== Excerpted records ==
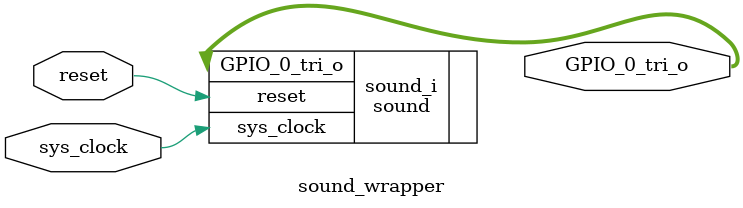
<source format=v>
`timescale 1 ps / 1 ps

module sound_wrapper
   (GPIO_0_tri_o,
    reset,
    sys_clock);
  output [1:0]GPIO_0_tri_o;
  input reset;
  input sys_clock;

  wire [1:0]GPIO_0_tri_o;
  wire reset;
  wire sys_clock;

  sound sound_i
       (.GPIO_0_tri_o(GPIO_0_tri_o),
        .reset(reset),
        .sys_clock(sys_clock));
endmodule

</source>
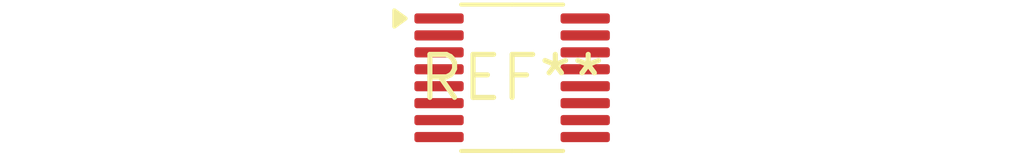
<source format=kicad_pcb>
(kicad_pcb (version 20240108) (generator pcbnew)

  (general
    (thickness 1.6)
  )

  (paper "A4")
  (layers
    (0 "F.Cu" signal)
    (31 "B.Cu" signal)
    (32 "B.Adhes" user "B.Adhesive")
    (33 "F.Adhes" user "F.Adhesive")
    (34 "B.Paste" user)
    (35 "F.Paste" user)
    (36 "B.SilkS" user "B.Silkscreen")
    (37 "F.SilkS" user "F.Silkscreen")
    (38 "B.Mask" user)
    (39 "F.Mask" user)
    (40 "Dwgs.User" user "User.Drawings")
    (41 "Cmts.User" user "User.Comments")
    (42 "Eco1.User" user "User.Eco1")
    (43 "Eco2.User" user "User.Eco2")
    (44 "Edge.Cuts" user)
    (45 "Margin" user)
    (46 "B.CrtYd" user "B.Courtyard")
    (47 "F.CrtYd" user "F.Courtyard")
    (48 "B.Fab" user)
    (49 "F.Fab" user)
    (50 "User.1" user)
    (51 "User.2" user)
    (52 "User.3" user)
    (53 "User.4" user)
    (54 "User.5" user)
    (55 "User.6" user)
    (56 "User.7" user)
    (57 "User.8" user)
    (58 "User.9" user)
  )

  (setup
    (pad_to_mask_clearance 0)
    (pcbplotparams
      (layerselection 0x00010fc_ffffffff)
      (plot_on_all_layers_selection 0x0000000_00000000)
      (disableapertmacros false)
      (usegerberextensions false)
      (usegerberattributes false)
      (usegerberadvancedattributes false)
      (creategerberjobfile false)
      (dashed_line_dash_ratio 12.000000)
      (dashed_line_gap_ratio 3.000000)
      (svgprecision 4)
      (plotframeref false)
      (viasonmask false)
      (mode 1)
      (useauxorigin false)
      (hpglpennumber 1)
      (hpglpenspeed 20)
      (hpglpendiameter 15.000000)
      (dxfpolygonmode false)
      (dxfimperialunits false)
      (dxfusepcbnewfont false)
      (psnegative false)
      (psa4output false)
      (plotreference false)
      (plotvalue false)
      (plotinvisibletext false)
      (sketchpadsonfab false)
      (subtractmaskfromsilk false)
      (outputformat 1)
      (mirror false)
      (drillshape 1)
      (scaleselection 1)
      (outputdirectory "")
    )
  )

  (net 0 "")

  (footprint "MSOP-16_3x4.039mm_P0.5mm" (layer "F.Cu") (at 0 0))

)

</source>
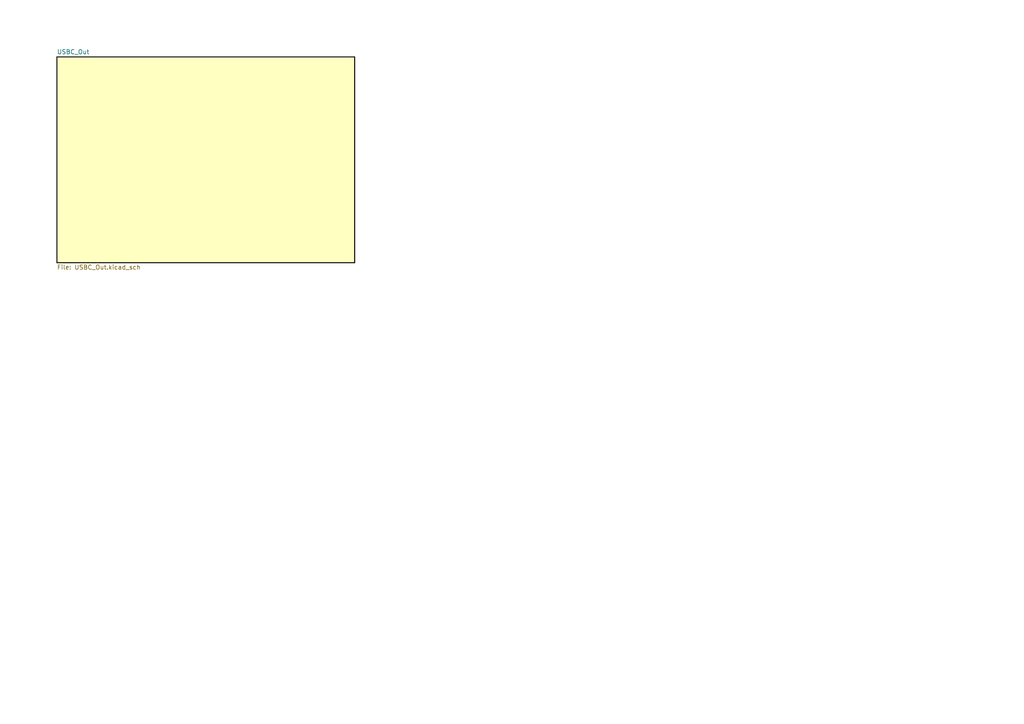
<source format=kicad_sch>
(kicad_sch
	(version 20231120)
	(generator "eeschema")
	(generator_version "8.0")
	(uuid "a7849e68-0fff-42fa-bbad-d24a7d586f8d")
	(paper "A4")
	(title_block
		(title "Hydrophone")
		(date "2025-02-14")
		(rev "1")
		(company "Remus Harris")
	)
	(lib_symbols)
	(sheet
		(at 16.51 16.51)
		(size 86.36 59.69)
		(fields_autoplaced yes)
		(stroke
			(width 0.3048)
			(type solid)
			(color 0 0 0 1)
		)
		(fill
			(color 255 255 194 1.0000)
		)
		(uuid "2b869c3d-dba8-4093-aa64-e96900da7572")
		(property "Sheetname" "USBC_Out"
			(at 16.51 15.7984 0)
			(effects
				(font
					(size 1.27 1.27)
				)
				(justify left bottom)
			)
		)
		(property "Sheetfile" "USBC_Out.kicad_sch"
			(at 16.51 76.7846 0)
			(effects
				(font
					(size 1.27 1.27)
				)
				(justify left top)
			)
		)
		(instances
			(project "Hydrophone"
				(path "/a7849e68-0fff-42fa-bbad-d24a7d586f8d"
					(page "2")
				)
			)
		)
	)
	(sheet_instances
		(path "/"
			(page "1")
		)
	)
)

</source>
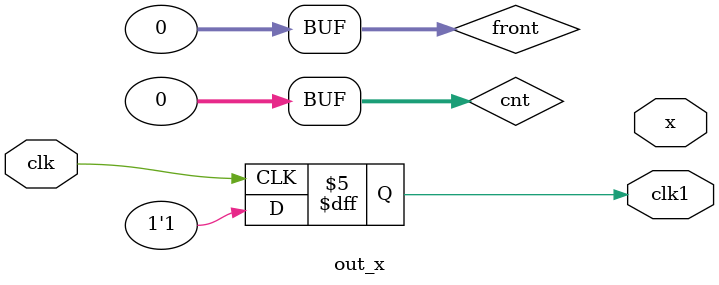
<source format=v>
module out_x(x, clk1,  clk);

output reg x;
output reg clk1 = 0;
input clk;

reg[31:0] front = 0;
integer cnt = 0;
// Clocking operations
always @(posedge clk)
begin
//	if (front >= 32'd100000000)
//	begin
//		clk1 <= 1;
//		front <= 32'd0;
//		if (cnt == 1)
//			x <= 1'b1;
//		else 
//			x <= 1'b0;
//		cnt = cnt + 1;
//	end
//	else
//	begin
//		clk1 <= 0;
//		front <= front + 1'b1;
//	end
	clk1 = 1;
end

endmodule
</source>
===
## [Work order]
A verbatim transcript of the material above, with images dropped, is the expected output.

## [Task output]
<source format=v>
`timescale 1 ps / 1 ps

module sound_wrapper
   (GPIO_0_tri_o,
    reset,
    sys_clock);
  output [1:0]GPIO_0_tri_o;
  input reset;
  input sys_clock;

  wire [1:0]GPIO_0_tri_o;
  wire reset;
  wire sys_clock;

  sound sound_i
       (.GPIO_0_tri_o(GPIO_0_tri_o),
        .reset(reset),
        .sys_clock(sys_clock));
endmodule

</source>
<source format=kicad_pcb>
(kicad_pcb (version 20240108) (generator pcbnew)

  (general
    (thickness 1.6)
  )

  (paper "A4")
  (layers
    (0 "F.Cu" signal)
    (31 "B.Cu" signal)
    (32 "B.Adhes" user "B.Adhesive")
    (33 "F.Adhes" user "F.Adhesive")
    (34 "B.Paste" user)
    (35 "F.Paste" user)
    (36 "B.SilkS" user "B.Silkscreen")
    (37 "F.SilkS" user "F.Silkscreen")
    (38 "B.Mask" user)
    (39 "F.Mask" user)
    (40 "Dwgs.User" user "User.Drawings")
    (41 "Cmts.User" user "User.Comments")
    (42 "Eco1.User" user "User.Eco1")
    (43 "Eco2.User" user "User.Eco2")
    (44 "Edge.Cuts" user)
    (45 "Margin" user)
    (46 "B.CrtYd" user "B.Courtyard")
    (47 "F.CrtYd" user "F.Courtyard")
    (48 "B.Fab" user)
    (49 "F.Fab" user)
    (50 "User.1" user)
    (51 "User.2" user)
    (52 "User.3" user)
    (53 "User.4" user)
    (54 "User.5" user)
    (55 "User.6" user)
    (56 "User.7" user)
    (57 "User.8" user)
    (58 "User.9" user)
  )

  (setup
    (pad_to_mask_clearance 0)
    (pcbplotparams
      (layerselection 0x00010fc_ffffffff)
      (plot_on_all_layers_selection 0x0000000_00000000)
      (disableapertmacros false)
      (usegerberextensions false)
      (usegerberattributes false)
      (usegerberadvancedattributes false)
      (creategerberjobfile false)
      (dashed_line_dash_ratio 12.000000)
      (dashed_line_gap_ratio 3.000000)
      (svgprecision 4)
      (plotframeref false)
      (viasonmask false)
      (mode 1)
      (useauxorigin false)
      (hpglpennumber 1)
      (hpglpenspeed 20)
      (hpglpendiameter 15.000000)
      (dxfpolygonmode false)
      (dxfimperialunits false)
      (dxfusepcbnewfont false)
      (psnegative false)
      (psa4output false)
      (plotreference false)
      (plotvalue false)
      (plotinvisibletext false)
      (sketchpadsonfab false)
      (subtractmaskfromsilk false)
      (outputformat 1)
      (mirror false)
      (drillshape 1)
      (scaleselection 1)
      (outputdirectory "")
    )
  )

  (net 0 "")

  (footprint "MSOP-16_3x4.039mm_P0.5mm" (layer "F.Cu") (at 0 0))

)

</source>
<source format=kicad_sch>
(kicad_sch
	(version 20231120)
	(generator "eeschema")
	(generator_version "8.0")
	(uuid "a7849e68-0fff-42fa-bbad-d24a7d586f8d")
	(paper "A4")
	(title_block
		(title "Hydrophone")
		(date "2025-02-14")
		(rev "1")
		(company "Remus Harris")
	)
	(lib_symbols)
	(sheet
		(at 16.51 16.51)
		(size 86.36 59.69)
		(fields_autoplaced yes)
		(stroke
			(width 0.3048)
			(type solid)
			(color 0 0 0 1)
		)
		(fill
			(color 255 255 194 1.0000)
		)
		(uuid "2b869c3d-dba8-4093-aa64-e96900da7572")
		(property "Sheetname" "USBC_Out"
			(at 16.51 15.7984 0)
			(effects
				(font
					(size 1.27 1.27)
				)
				(justify left bottom)
			)
		)
		(property "Sheetfile" "USBC_Out.kicad_sch"
			(at 16.51 76.7846 0)
			(effects
				(font
					(size 1.27 1.27)
				)
				(justify left top)
			)
		)
		(instances
			(project "Hydrophone"
				(path "/a7849e68-0fff-42fa-bbad-d24a7d586f8d"
					(page "2")
				)
			)
		)
	)
	(sheet_instances
		(path "/"
			(page "1")
		)
	)
)

</source>
<source format=v>
module out_x(x, clk1,  clk);

output reg x;
output reg clk1 = 0;
input clk;

reg[31:0] front = 0;
integer cnt = 0;
// Clocking operations
always @(posedge clk)
begin
//	if (front >= 32'd100000000)
//	begin
//		clk1 <= 1;
//		front <= 32'd0;
//		if (cnt == 1)
//			x <= 1'b1;
//		else 
//			x <= 1'b0;
//		cnt = cnt + 1;
//	end
//	else
//	begin
//		clk1 <= 0;
//		front <= front + 1'b1;
//	end
	clk1 = 1;
end

endmodule
</source>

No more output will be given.